There was a long blast from the train whistle and Berlin realised someone had put up the blinds in the compartment. The train shuddered to a stop. Outside on the platform, past the passengers scrambling and pushing to get out, he saw a sign: Pascoe Vale. He looked back around the cramped Victorian Railways second-class compartment, with its centre aisle, lacquered woodwork, bench seats and cigarette-butt-littered floor.

The elderly German sergeant opposite was now a snoring clerk with a sauce stain on his wrinkled tie and a brown leather Gladstone bag parked on his lap. The waist gunner with the itchy trigger finger was a middle-aged lady frantically knitting, her face tight and angry. Pink wool spooled relentlessly upwards to her flashing needles out of a string shopping bag at her feet. She glared across the compartment to Berlin’s right. He looked around.
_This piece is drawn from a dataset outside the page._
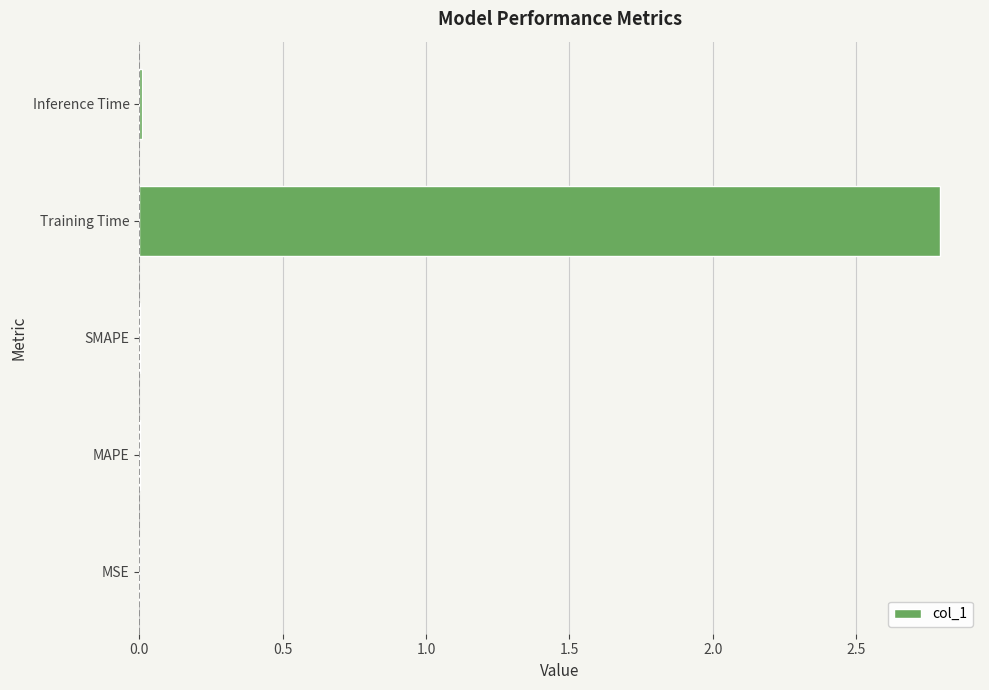

The value at Training Time is 2.8. True or false?

True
Next to him a young bloke in overalls stared straight ahead, studiously ignoring the couple to his right, a bodgie in pegged trousers and crepe-soled shoes and his shorthaired widgie girlfriend. The pair were wrestling awkwardly, writhing, grunting, pressed hard up against the carriage window. Their lips were locked in a kiss that had probably started a half-dozen stations ago at Flinders Street.

Berlin looked away and glanced down. He was wearing his second-best suit and the grey overcoat. Rebecca wanted him to get a new suit but there was no money, his bloody car was seeing to that. Was it a bad car or did he just have a useless mechanic? His shoes at least looked good, he always made sure of that. A good pair of boots had saved his life on the long march through the blizzards of a filthy Polish winter a dozen years ago. Rebecca was right about the suit, but he’d worn worse. He remembered a pair of dark blue RAAF-issue trousers that stank of urine after he pissed himself during an interrogation by the Gestapo, and the threat of a firing squad.

Berlin’s grey overcoat had held up well – quality always does. He’d taken it off a black marketeer in a Port Melbourne pub ten years back in exchange for his old RAAF overcoat and a quick smack in the mouth. He’d definitely gotten the better end of that deal. But even quality has its limits and the coat really didn’t have another winter in it. He’d have to start saving up for next autumn. The coat held a lot of memories for him, good and bad, and he’d almost convinced himself the faded, rust-like brown stains around the hem were mud and not blood.

The train whistled again. This was his stop, home. How long since he’d had a flashback like that? Was it years? He wouldn’t mention it to Rebecca; she had enough on her plate. Besides, he had other news for her, good news, or at least he hoped she would take it that way. He stood up, grabbing onto the brass luggage rack for support. The rust-red, eight-car Tait train shuddered and swayed as it clattered over the level-crossing where queues of cars waited on either side of the closed wooden gates. They called these trains Red Rattlers for good reason.